Roles & Responsibilities
We are looking for a Lead Big Data Engineer to spearhead the development of scalable and secure big data solutions across our organization. This is a strategic leadership role that combines deep technical expertise with a passion for mentoring, architecture, and data governance. As a key member of our data team, you will drive innovation, ensure best practices, and help shape the future of our data infrastructure.
Key Responsibilities:
- Design, build, and optimize data pipelines and ETL/ELT workflows using SQL and Python.
- Lead architecture and design reviews, including the development of Entity Relationship Diagrams (ERDs) and system blueprints.
- Work closely with analysts, data scientists, and software engineers to translate business needs into scalable data solutions.
- Provision and manage cloud infrastructure using Terraform and other Infrastructure-as-Code (IaC) tools.
- Design and maintain CI/CD pipelines, particularly leveraging GitHub Actions, for seamless deployment of data applications.
- Utilize AWS services such as S3, Glue, Lambda, RDS, and Lake Formation to build robust cloud-native data platforms.
- Handle both batch and real-time data ingestion and transformation with efficiency and scalability.
- Support strategic initiatives around data privacy, quality, and security; implement data encryption, masking, and hashing techniques.
- Enforce modern software development practices including version control, testing, and deployment standards.

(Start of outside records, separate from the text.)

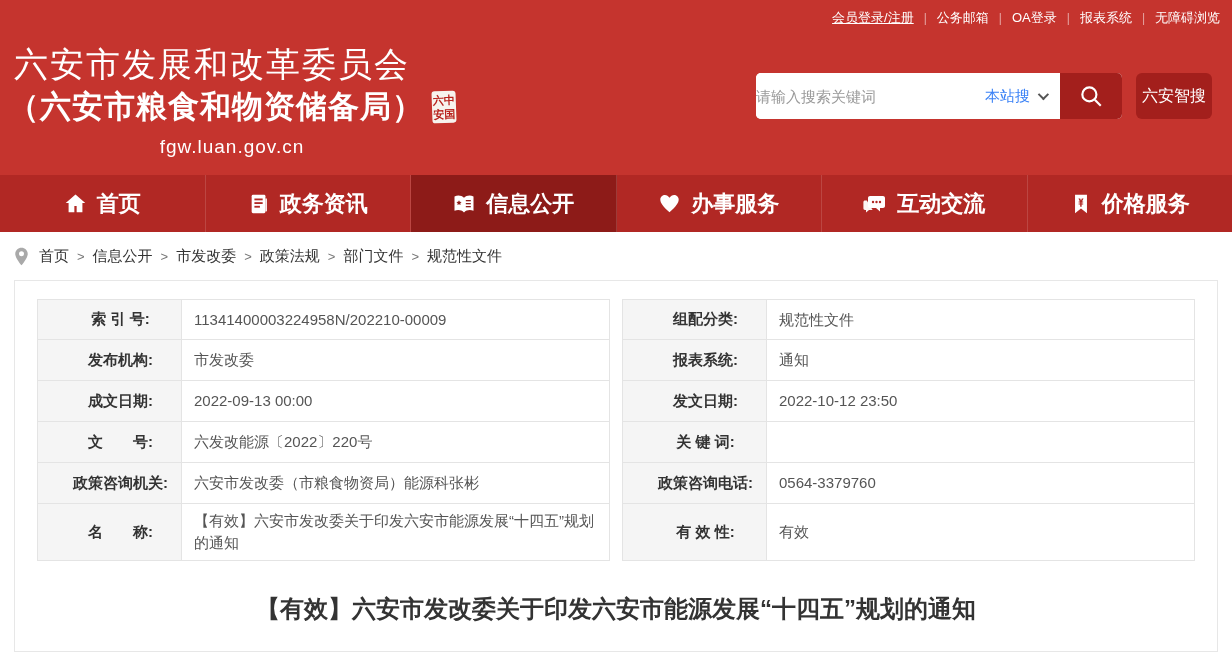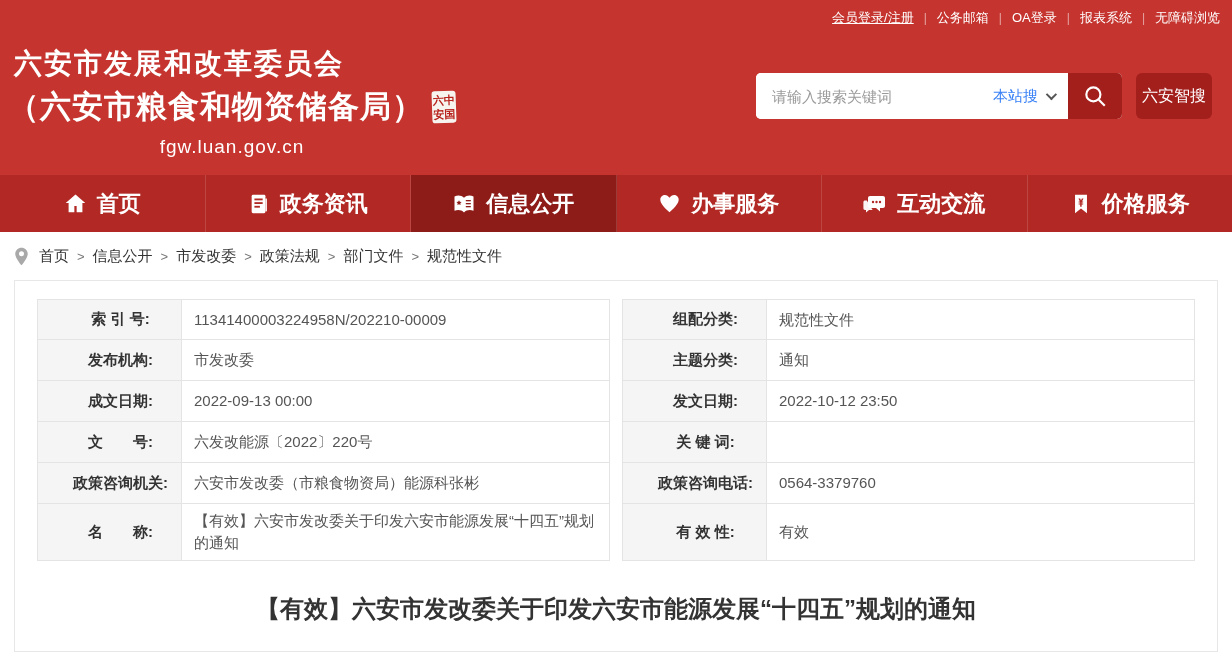--- a/index.html
+++ b/index.html
@@ -14,7 +14,7 @@
   .top-links .sep { color:rgba(255,255,255,.55); margin:0 10px; font-size:12px; }
 
   .logo { position:absolute; left:14px; top:44px; width:436px; }
-  .logo .l1 { font-size:28px; font-weight:bold; letter-spacing:2px; line-height:40px; white-space:nowrap; }
+  .logo .l1 { font-size:34px; font-weight:normal; letter-spacing:2px; line-height:40px; white-space:nowrap; }
   .logo .l2row { display:flex; align-items:center; justify-content:center; margin-top:4px; }
   .logo .l2 { font-size:31px; font-weight:bold; letter-spacing:1px; line-height:38px; white-space:nowrap; }
   .seal { width:30px; height:32px; background:#f7f3ee; border-radius:3px; margin-left:8px;

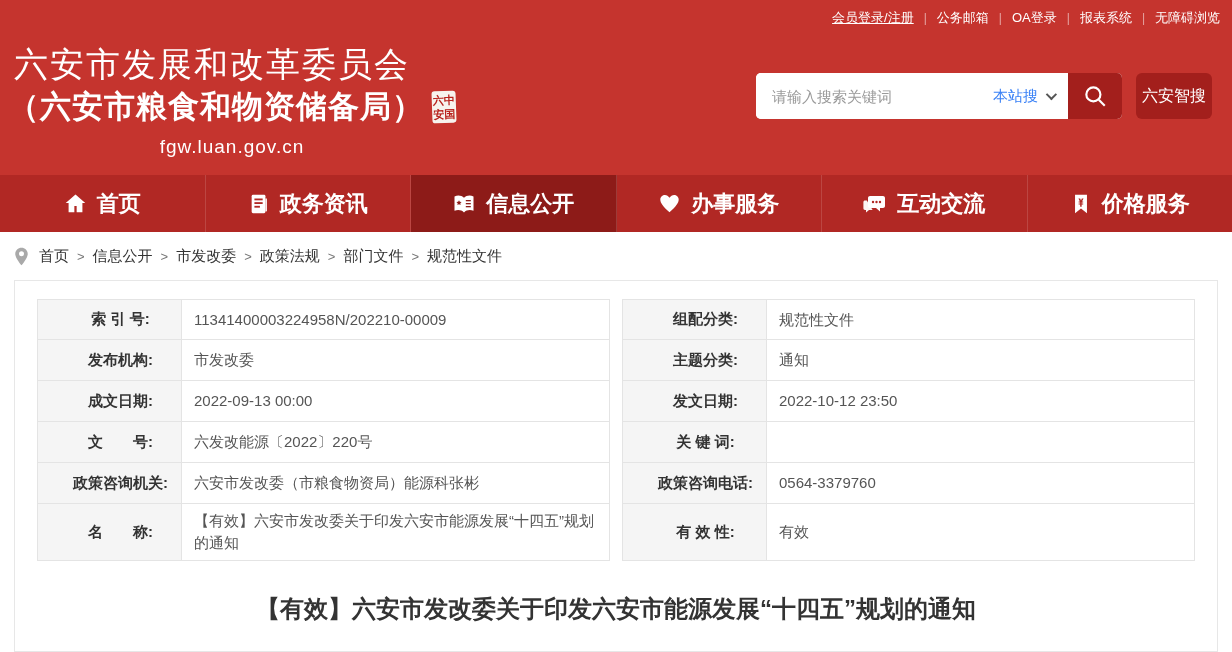--- a/index.html
+++ b/index.html
@@ -25,7 +25,7 @@
   .search-zone { position:absolute; right:20px; top:73px; display:flex; align-items:center; }
   .search-bar { width:366px; height:46px; background:#fff; border-radius:5px; overflow:hidden;
     display:flex; align-items:center; }
-  .search-bar input { flex:1; border:none; outline:none; height:100%; padding:0 16px;
+  .search-bar input { flex:1; border:none; outline:none; height:100%; padding:0 0;
     font-size:15px; color:#333; font-family:inherit; }
   .search-bar input::placeholder { color:#9a9a9a; }
   .scope { display:flex; align-items:center; cursor:pointer; color:#3b82f6; font-size:15px;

- Optimize system performance and troubleshoot production data issues proactively.
- Guide and mentor junior data engineers and support team knowledge-sharing efforts.
Required Skills & Experience:
- Strong command of SQL for complex querying and data modeling.
- Advanced Python programming skills focused on data engineering applications.
- Proven experience with Terraform for cloud infrastructure deployment.
- Familiarity with CI/CD tools, especially GitHub Actions.
- Expert-level knowledge of AWS cloud services and architecture.
- Experience developing and interpreting ERDs and participating in architectural decision-making.
- Effective communication and leadership skills with prior experience managing or mentoring engineers.
Preferred Qualifications:
- Hands-on experience with big data tools such as Apache Spark, Hive, or Kafka.
- Familiarity with Docker and Kubernetes for containerization and orchestration.
- Knowledge of data governance frameworks and compliance standards (e.g., GDPR, HIPAA).
- Prior experience implementing enterprise-scale data quality and security initiatives.